EXCERPT PROVIDED.
# Replacement key for a 2007 Murano



## Roscoe517 (Nov 10, 2012)

My friend lost the only key to her 2007 Murano yesterday. She had been to the Nissan dealership on another matter earlier in the week and felt like she had been played a bit (billed $800+). I’m thinking that the service department is trying to play her on the key replacement procedure. 

The Nissan service rep advised her that the replacement key (and programming) would cost her $300+ and she would have to have the vehicle towed to the dealership. I’ve never had a chip key replaced but I assumed the new key could be programmed from info associated with the VIN. Before I start calling locksmiths, can she get a key through a third party or does she have to go through Nissan to replace the key? Do they really need the vehicle towed to the dealership?

Thanks.


----------



## nismo joker (Nov 14, 2012)

You can get the key cut at the dealer but to get it programmed it will have to be at the dealership for them to do it. I am not aware of any third parties being able to program it for her.

LISTED RECORDS.

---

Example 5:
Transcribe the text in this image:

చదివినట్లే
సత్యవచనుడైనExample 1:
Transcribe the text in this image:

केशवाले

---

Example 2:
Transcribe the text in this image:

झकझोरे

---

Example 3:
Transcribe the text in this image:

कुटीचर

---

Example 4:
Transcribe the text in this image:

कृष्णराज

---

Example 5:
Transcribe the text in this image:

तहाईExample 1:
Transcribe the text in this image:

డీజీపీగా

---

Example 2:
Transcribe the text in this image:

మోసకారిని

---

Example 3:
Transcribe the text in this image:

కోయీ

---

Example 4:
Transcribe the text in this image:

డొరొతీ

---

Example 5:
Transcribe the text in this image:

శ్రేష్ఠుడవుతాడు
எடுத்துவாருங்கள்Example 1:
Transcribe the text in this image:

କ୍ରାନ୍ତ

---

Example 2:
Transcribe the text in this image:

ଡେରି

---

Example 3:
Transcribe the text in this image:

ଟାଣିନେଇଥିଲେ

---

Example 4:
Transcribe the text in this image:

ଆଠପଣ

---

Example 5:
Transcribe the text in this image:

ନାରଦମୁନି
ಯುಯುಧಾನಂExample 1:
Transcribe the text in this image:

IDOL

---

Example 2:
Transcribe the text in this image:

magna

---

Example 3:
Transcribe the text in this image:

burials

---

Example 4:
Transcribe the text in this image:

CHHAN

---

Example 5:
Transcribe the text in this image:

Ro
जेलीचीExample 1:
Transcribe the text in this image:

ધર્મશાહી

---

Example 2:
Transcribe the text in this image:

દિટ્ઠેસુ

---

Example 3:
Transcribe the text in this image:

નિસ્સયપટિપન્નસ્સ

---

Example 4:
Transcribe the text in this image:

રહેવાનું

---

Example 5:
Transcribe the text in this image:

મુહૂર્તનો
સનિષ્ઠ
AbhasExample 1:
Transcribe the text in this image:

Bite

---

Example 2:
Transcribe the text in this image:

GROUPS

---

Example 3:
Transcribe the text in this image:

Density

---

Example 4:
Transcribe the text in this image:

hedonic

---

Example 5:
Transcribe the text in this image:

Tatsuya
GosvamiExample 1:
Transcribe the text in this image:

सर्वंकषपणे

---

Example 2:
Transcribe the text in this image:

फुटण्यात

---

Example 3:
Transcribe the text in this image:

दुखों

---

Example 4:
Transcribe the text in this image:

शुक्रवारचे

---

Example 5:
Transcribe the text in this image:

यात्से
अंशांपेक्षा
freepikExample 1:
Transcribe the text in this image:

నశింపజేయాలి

TASK A.
In the Murano key thread, what price did the Nissan service rep quote for the replacement key and programming?
TASK B.
List every year, posting date, and dollar amount that appears in the Murano key thread.
Use only the Murano key thread to answer.

ANSWER A.
$300+

ANSWER B.
2007, Nov 10, 2012, $800+, $300+, Nov 14, 2012